Thousands swarmed the streets across Spain, Portugal, Italy, France and Greece, showing their anger over austerity measures by vandalizing buildings, looting shops, and blocking roadways. Likewise, demonstrations in Oakland, California, and Seattle, Washington, turned violent as protesters smashed windows, and were chased through the streets by police in riot gear, according to Reuters.
Disruptions took many different forms. Five anarchists in Cleveland attempted to blow up a heavily trafficked bridge “in order to send a message to corporations and the United States government,” according to USA Today.
In New York City, several banks received threatening letters containing a “white powder,” an apparent play on the anthrax scare of a decade ago. A spokesman for Occupy Wall Street claimed in an Associated Press article that the “prank” had nothing to do with its protest movement.

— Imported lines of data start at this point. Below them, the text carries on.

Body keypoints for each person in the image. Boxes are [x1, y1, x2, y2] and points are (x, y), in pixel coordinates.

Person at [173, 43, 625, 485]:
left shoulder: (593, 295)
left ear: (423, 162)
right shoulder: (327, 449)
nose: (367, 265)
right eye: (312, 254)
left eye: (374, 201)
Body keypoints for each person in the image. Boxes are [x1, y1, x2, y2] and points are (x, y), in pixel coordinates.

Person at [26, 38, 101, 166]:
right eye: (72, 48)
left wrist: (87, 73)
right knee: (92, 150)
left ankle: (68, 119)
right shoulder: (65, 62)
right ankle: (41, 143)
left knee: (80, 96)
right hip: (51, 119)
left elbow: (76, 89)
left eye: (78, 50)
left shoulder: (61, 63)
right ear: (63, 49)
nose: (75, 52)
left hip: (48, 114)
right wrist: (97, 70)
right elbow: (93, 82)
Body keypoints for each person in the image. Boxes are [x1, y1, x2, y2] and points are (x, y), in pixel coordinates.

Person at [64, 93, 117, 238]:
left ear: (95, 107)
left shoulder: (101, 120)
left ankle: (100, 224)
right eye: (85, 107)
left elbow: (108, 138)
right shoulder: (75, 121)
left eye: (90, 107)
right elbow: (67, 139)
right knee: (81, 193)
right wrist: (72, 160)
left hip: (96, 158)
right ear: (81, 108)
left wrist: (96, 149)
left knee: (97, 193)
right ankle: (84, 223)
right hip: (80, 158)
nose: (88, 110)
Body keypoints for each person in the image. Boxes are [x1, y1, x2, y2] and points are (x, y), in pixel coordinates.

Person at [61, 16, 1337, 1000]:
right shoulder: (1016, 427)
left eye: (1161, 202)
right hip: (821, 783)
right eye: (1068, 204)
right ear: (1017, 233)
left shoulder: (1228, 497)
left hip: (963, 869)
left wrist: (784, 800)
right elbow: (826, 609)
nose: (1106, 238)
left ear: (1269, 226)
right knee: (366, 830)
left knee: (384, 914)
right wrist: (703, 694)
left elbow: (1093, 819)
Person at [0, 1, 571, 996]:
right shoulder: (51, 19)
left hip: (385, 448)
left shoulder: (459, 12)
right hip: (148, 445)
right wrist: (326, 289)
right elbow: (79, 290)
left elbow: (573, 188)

Others in the New York area vandalized banks and blocked people from accessing money through ATMs.
“In Santiago, Chile, police blasted demonstrators with water cannons, and in Bogota, Colombia, activists ran through a flooded street to escape tear gas fired by authorities,” another Associated Press article stated. “Demonstrators in the Philippines and Bolivia burned effigies of their countries’ leaders.”
May Day, which is an ancient spring festival, was more recently co-opted as International Worker’s Day by the global labor movement. The day is typically observed with demonstrations by workers around the world.

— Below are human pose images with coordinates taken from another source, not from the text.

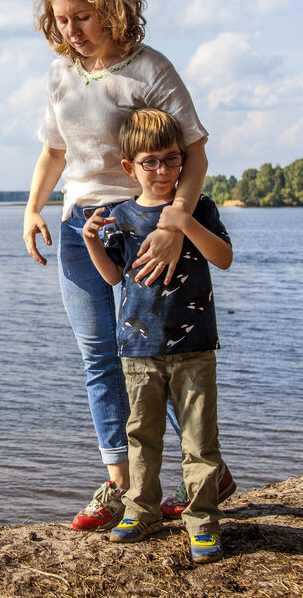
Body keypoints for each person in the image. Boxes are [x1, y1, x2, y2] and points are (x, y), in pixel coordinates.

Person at [22, 0, 234, 532]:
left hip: (144, 230)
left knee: (158, 355)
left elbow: (194, 150)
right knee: (99, 356)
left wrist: (172, 223)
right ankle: (122, 485)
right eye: (62, 19)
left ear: (113, 9)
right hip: (80, 229)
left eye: (84, 17)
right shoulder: (61, 73)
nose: (72, 30)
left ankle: (203, 473)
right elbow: (54, 151)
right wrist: (33, 208)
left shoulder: (151, 70)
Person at [81, 108, 232, 563]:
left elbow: (222, 258)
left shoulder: (198, 207)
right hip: (139, 350)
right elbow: (112, 277)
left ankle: (201, 519)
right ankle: (141, 509)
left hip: (194, 348)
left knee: (198, 439)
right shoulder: (122, 215)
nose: (163, 171)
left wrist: (183, 222)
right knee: (142, 435)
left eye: (172, 160)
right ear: (130, 167)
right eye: (151, 162)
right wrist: (91, 240)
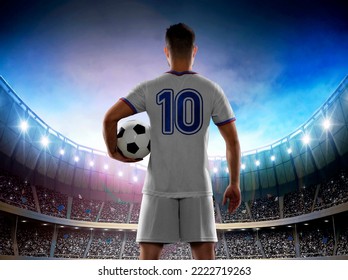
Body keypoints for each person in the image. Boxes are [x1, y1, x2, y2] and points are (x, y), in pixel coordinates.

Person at [103, 23, 241, 260]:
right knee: (205, 259)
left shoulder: (149, 88)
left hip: (158, 187)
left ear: (166, 52)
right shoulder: (212, 90)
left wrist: (113, 152)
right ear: (194, 51)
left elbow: (110, 118)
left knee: (149, 258)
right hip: (198, 187)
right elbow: (233, 142)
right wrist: (234, 183)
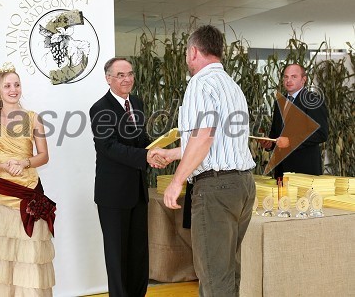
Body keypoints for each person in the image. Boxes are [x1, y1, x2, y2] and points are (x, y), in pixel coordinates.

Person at [150, 25, 256, 296]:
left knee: (213, 279)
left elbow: (204, 138)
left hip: (216, 190)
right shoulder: (231, 86)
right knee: (228, 273)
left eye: (187, 52)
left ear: (193, 51)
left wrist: (176, 181)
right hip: (242, 186)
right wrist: (173, 154)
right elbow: (215, 142)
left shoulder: (200, 83)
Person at [0, 62, 56, 296]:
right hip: (1, 197)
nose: (13, 89)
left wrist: (24, 162)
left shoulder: (34, 118)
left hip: (29, 193)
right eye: (7, 85)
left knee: (28, 259)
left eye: (16, 84)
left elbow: (44, 155)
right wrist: (4, 166)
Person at [89, 57, 166, 297]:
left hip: (138, 191)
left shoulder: (137, 103)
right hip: (113, 194)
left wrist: (158, 148)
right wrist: (145, 156)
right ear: (108, 79)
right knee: (117, 256)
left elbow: (139, 140)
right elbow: (108, 147)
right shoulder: (100, 109)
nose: (127, 79)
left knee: (138, 254)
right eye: (121, 75)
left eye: (130, 74)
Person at [259, 64, 328, 178]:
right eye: (286, 77)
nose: (289, 80)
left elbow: (321, 134)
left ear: (303, 79)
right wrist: (269, 143)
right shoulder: (279, 102)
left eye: (294, 76)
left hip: (304, 170)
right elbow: (276, 133)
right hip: (281, 170)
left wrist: (290, 141)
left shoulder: (312, 100)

One participant shared with Reuters, “Right now I’m really excited about laying the groundwork for a long-term struggle. That’s what I see May Day as being. I’m really looking at May 1 as a catalyst for the rest of the month.”
Analysts warn this may be just the beginning of a summer of unrest, similar to what occurred in Britain in August 2011.
“Many newspaper articles have said that one cost of enforced austerity will be social unrest,” The Wall Street Journal quoted Bill O’Donnell, RBS Securities lead treasury strategist, as saying. “Think back to the Villiers-le-Bel riots in France in 2007, the Clichy-sous-Bois unrest in France in 2005 and the Brussels riots of 2006. All this unrest was a possible precursor to the so-called Arab Spring and the participants were typically unemployed youth, many of whom were ‘disenfranchised’ immigrants.”
He likened the 50 percent unemployment rate for those under 25 years old, as seen in Spain and Greece, to “a pile of tinder waiting for a match.”